Demand for the ultimate game-day food usually spikes around major sporting events like the Super Bowl. But with the NCAA March Madness tournament canceled and restaurants shuttered to slow the rate of COVID-19 infection, there’s a massive surplus of chicken wings in the United States.
“The basketball, it’s for real,” Erik Oosterwijk, president of Fells Point Wholesale Meats in Baltimore, told The Washington Post. “The basketball didn’t happen. People are not going to restaurants and there’s a lot of excess.”
Just before the annual NCAA Tourney was canceled on March 12, poultry farmers sold over 1.24 million pounds of wings.

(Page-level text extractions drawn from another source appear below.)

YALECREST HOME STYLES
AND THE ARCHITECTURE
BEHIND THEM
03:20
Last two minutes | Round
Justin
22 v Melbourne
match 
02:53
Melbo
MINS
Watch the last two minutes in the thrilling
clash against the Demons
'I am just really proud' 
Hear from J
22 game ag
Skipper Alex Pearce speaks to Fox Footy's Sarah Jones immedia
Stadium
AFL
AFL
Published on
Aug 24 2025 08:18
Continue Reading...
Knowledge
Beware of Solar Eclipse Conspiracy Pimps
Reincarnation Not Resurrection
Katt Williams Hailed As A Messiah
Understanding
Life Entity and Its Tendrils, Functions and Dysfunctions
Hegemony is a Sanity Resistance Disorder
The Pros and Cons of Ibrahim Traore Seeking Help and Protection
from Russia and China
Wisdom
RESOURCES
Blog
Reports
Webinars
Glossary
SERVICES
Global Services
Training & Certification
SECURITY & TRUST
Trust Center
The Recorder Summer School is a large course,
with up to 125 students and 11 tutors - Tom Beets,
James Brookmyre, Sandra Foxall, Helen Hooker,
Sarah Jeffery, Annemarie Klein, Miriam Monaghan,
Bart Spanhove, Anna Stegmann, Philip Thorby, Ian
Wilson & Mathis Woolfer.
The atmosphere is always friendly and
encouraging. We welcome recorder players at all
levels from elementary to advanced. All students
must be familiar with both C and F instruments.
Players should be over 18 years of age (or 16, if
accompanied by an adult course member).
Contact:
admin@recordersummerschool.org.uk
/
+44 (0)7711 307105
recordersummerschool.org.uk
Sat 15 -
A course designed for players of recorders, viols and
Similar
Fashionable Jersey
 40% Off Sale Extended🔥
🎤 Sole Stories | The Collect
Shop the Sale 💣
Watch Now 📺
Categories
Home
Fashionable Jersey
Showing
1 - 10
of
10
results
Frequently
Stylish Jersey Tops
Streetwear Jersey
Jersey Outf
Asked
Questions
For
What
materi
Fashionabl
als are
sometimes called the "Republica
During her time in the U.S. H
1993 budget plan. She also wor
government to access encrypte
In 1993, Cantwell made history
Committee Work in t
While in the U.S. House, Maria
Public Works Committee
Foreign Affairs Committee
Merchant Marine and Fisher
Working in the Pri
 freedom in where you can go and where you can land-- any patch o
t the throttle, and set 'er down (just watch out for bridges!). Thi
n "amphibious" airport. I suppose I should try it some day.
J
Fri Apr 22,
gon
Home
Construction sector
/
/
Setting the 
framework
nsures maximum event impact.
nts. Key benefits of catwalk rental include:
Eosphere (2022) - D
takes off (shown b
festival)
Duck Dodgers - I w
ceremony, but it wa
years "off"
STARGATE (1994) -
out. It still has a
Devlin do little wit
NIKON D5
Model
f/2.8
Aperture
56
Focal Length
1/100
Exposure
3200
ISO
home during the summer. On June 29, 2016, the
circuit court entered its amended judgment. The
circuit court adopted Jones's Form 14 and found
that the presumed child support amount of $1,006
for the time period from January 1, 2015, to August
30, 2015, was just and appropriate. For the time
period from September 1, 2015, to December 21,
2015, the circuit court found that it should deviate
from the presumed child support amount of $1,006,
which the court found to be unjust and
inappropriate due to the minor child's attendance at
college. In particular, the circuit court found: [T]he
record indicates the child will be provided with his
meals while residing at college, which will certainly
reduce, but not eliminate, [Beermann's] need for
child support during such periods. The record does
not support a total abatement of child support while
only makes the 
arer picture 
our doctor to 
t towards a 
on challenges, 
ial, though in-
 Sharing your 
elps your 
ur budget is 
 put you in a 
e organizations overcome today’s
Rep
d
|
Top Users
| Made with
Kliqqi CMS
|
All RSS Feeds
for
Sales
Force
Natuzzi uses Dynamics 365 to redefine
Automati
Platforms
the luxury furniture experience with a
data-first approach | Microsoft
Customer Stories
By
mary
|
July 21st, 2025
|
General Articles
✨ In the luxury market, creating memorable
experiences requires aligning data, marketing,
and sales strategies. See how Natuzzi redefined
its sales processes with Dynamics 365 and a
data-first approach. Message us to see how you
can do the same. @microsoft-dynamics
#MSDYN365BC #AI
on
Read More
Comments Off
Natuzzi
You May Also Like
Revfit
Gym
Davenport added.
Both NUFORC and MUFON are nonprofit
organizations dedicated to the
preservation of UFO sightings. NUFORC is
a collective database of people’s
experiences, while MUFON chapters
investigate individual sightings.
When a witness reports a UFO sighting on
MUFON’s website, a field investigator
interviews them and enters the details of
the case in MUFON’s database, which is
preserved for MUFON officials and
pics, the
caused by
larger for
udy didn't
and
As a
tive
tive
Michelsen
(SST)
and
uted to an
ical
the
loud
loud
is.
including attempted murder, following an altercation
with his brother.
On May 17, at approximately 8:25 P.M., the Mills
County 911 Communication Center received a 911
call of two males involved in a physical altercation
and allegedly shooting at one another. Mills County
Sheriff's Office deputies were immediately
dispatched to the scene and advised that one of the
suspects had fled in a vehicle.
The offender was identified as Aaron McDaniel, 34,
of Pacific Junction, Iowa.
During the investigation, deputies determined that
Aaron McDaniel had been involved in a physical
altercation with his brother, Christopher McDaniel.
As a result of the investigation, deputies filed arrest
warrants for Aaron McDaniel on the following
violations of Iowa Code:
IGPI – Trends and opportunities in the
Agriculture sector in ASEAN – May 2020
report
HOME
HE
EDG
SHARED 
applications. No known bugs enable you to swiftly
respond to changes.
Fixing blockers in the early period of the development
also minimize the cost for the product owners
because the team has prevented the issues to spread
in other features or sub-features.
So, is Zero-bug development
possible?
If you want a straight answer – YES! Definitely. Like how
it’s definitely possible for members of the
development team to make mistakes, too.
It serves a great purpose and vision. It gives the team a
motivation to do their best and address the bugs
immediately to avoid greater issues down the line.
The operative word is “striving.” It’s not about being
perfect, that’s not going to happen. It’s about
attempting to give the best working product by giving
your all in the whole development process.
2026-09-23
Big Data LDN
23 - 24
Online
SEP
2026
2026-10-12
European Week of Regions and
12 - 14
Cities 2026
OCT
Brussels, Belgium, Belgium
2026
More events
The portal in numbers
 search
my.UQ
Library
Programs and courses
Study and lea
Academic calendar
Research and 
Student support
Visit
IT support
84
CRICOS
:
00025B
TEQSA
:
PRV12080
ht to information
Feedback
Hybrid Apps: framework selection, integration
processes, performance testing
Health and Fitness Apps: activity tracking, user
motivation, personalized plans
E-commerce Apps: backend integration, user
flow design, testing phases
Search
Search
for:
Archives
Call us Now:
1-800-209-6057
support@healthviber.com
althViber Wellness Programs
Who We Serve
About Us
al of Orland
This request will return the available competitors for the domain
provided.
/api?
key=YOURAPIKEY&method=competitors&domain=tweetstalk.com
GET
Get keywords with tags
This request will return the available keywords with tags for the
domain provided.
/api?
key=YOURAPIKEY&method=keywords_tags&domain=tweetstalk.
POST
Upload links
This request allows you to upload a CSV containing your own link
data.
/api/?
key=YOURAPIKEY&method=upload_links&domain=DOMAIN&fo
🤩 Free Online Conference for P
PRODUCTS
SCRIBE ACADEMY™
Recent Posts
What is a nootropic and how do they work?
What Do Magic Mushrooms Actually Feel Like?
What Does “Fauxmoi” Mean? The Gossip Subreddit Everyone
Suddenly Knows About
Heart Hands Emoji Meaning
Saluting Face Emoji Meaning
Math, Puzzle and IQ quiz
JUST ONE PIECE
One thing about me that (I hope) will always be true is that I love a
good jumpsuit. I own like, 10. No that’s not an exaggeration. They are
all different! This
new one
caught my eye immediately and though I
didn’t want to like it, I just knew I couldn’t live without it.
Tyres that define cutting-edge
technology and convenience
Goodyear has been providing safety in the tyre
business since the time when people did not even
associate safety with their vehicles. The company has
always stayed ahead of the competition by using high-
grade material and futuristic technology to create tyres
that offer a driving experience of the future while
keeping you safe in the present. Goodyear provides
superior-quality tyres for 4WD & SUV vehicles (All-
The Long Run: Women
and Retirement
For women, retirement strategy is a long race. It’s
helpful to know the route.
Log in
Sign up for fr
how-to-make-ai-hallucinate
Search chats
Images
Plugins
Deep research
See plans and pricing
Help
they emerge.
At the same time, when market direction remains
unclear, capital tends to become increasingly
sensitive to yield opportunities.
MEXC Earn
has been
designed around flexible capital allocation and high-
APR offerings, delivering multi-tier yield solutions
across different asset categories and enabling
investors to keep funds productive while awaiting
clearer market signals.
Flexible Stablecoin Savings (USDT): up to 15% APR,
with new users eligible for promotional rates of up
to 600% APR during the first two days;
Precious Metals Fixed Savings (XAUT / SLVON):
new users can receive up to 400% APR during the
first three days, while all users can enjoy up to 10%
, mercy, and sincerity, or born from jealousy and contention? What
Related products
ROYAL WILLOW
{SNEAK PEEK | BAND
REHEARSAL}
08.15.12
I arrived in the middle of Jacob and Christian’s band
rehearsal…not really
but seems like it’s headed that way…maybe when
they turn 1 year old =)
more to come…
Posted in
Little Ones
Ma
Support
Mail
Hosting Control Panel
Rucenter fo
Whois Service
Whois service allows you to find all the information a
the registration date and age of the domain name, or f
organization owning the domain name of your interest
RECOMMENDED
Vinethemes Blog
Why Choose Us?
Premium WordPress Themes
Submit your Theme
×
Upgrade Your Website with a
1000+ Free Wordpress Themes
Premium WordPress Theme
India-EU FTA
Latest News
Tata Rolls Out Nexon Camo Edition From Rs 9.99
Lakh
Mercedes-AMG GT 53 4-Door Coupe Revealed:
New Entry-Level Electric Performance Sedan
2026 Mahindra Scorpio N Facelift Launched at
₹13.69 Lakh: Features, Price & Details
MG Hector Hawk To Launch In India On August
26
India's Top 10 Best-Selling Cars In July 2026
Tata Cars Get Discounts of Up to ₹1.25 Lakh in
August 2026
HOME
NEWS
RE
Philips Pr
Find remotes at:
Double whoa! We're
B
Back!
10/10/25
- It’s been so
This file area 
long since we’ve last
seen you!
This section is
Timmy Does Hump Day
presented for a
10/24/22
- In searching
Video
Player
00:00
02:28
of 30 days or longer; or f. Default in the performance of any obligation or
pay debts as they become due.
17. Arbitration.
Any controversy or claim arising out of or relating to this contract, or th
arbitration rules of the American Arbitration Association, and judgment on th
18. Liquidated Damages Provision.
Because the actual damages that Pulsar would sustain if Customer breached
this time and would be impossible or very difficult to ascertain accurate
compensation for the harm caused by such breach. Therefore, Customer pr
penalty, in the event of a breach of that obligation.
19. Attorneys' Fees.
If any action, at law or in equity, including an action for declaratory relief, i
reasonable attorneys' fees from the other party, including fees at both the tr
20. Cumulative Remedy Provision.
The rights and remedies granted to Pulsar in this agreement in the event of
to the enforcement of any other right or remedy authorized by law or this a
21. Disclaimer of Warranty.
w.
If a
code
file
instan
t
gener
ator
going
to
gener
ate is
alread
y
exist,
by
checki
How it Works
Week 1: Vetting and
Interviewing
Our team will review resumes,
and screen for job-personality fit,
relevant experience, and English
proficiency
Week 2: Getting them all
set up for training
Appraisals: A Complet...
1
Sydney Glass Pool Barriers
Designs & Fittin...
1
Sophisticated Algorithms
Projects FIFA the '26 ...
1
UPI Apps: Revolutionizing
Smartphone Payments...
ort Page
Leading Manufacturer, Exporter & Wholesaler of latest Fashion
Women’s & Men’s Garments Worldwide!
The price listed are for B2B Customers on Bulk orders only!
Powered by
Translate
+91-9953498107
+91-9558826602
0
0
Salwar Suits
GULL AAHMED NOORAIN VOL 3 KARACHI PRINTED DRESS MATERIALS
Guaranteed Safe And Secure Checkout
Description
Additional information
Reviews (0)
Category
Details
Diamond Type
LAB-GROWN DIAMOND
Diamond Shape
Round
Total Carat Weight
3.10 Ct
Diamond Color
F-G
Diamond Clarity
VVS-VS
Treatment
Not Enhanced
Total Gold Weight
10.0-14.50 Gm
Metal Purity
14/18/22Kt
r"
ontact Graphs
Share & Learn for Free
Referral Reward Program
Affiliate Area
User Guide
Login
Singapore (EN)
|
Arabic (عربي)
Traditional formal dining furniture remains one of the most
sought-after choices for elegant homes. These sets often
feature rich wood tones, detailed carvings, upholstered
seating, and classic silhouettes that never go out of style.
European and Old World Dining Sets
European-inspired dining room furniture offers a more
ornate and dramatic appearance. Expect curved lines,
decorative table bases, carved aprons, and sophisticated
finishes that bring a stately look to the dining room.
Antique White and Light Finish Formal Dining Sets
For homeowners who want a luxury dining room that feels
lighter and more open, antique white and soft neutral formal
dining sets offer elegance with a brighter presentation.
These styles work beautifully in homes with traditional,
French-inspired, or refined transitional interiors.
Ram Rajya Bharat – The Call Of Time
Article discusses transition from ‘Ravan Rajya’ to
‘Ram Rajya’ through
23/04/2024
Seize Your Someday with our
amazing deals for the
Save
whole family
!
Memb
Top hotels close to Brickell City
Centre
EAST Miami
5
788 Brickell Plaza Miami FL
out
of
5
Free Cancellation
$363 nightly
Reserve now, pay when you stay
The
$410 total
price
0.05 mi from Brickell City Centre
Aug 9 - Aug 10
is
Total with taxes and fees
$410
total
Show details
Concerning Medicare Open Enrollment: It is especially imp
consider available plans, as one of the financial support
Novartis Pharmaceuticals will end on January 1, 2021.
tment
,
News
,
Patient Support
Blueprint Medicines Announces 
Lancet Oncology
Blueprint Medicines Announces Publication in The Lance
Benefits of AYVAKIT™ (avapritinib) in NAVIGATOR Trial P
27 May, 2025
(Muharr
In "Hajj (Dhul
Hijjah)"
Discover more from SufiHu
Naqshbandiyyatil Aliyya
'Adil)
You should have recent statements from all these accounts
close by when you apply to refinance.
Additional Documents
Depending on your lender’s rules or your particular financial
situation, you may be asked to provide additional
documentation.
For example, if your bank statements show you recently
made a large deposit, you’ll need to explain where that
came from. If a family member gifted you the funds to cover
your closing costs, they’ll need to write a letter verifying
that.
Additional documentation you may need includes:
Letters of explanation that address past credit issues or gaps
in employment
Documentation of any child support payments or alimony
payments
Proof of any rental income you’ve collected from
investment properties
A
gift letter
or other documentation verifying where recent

By last week, sales had dropped to 433,000 pound.
“Those are millions of pounds of wings that people don’t eat,” Oosterwijk said. “And if [coronavirus] happened in January and February, it would have been the Super Bowl that got hit. There’s no doubt there’s a lot of food out there today.”
Prices have also significantly dropped — from nearly $2 per pound during the Super Bowl to nearly $1 per pound, the cheapest in more than nine years.
Wing producers are trying to slow the surplus by closing processing and packaging plants, restricting the number of eggs allowed to hatch and limiting chickens’ food so they grow at a slower rate.
Suppliers are also trying to divert the wings from restaurants to grocers and freeze some of the food until the market bounces back. But at this point, it’s still not clear when the sports world will get back to normal.